- [IL PROBLEMA]:
Rispondi brevemente in base al ritratto di Mattarella.
(a) In che cosa potrebbe trasformare il Quirinale il presidente, secondo il titolo?
(b) Come si chiama il triste Vicerè di Sicilia a cui il testo paragona Mattarella?
(c) Chi consigliava ai suoi allievi la compagnia del "caro paralume"?

- [TESTO DA LEGGERE]:
+++

Il siciliano muto che si affretta lento MATTARELLA E’ “IL MARTIRELLO” CHE VEDE IL NERO ANCHE NEL SOLE Così nemico degli eccessi, potrebbe essere il presidente che libera il Quirinale e lo trasforma in un museo

Vedovo, dolente e creativo, è facile immaginarlo perduto nell’immensità soffocante del Quirinale come Casimiro, il triste Vicerè di Sicilia, che viveva in una sola stanza “a sognare e a temere il crollo della luna” e tutto il resto del Palazzo “gli era terra straniera”. Soprattutto da quando è morta la sua Marisa, Sergio Mattarella cerca la compagnia del “caro paralume” che Massimo Severo Giannini consigliava ai suoi allievi. E quel paralume , “meglio se verde”, è per Mattarella la metafora della lettura ma anche della solitudine e della malinconia che nella sua rara Sicilia “dolorista” è il contrario dei carretti colorati e del bacio, rituale del comparaggio sia nella forma del vasa vasa pubblico di Totò Cuffaro sia in quella del bacio segreto che Andreotti (non) diede a Totò Riina.

+++

- [ESTRATTO DEI DATI]:

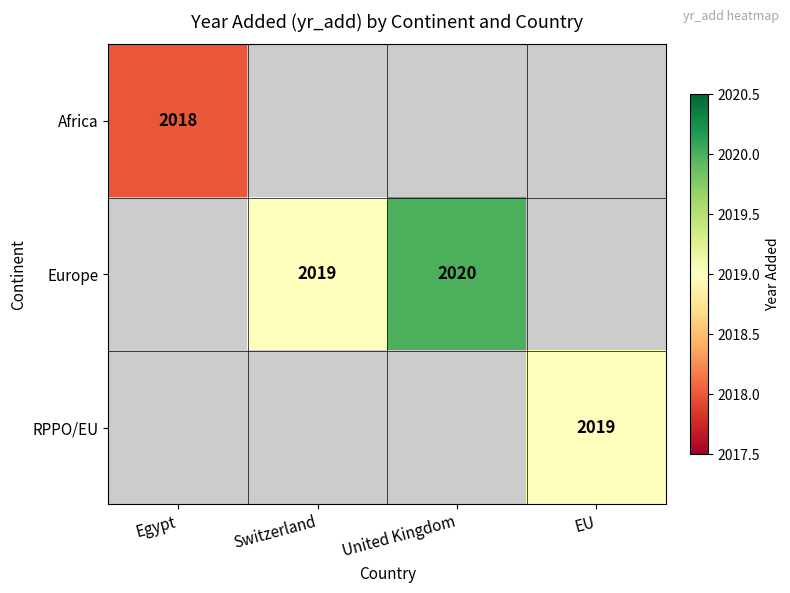

The value of Europe at Switzerland is 688. True or false?

False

+++

- [RISULTATO DEL COMPITO]:
(a) In un museo.
(b) Casimiro.
(c) Massimo Severo Giannini.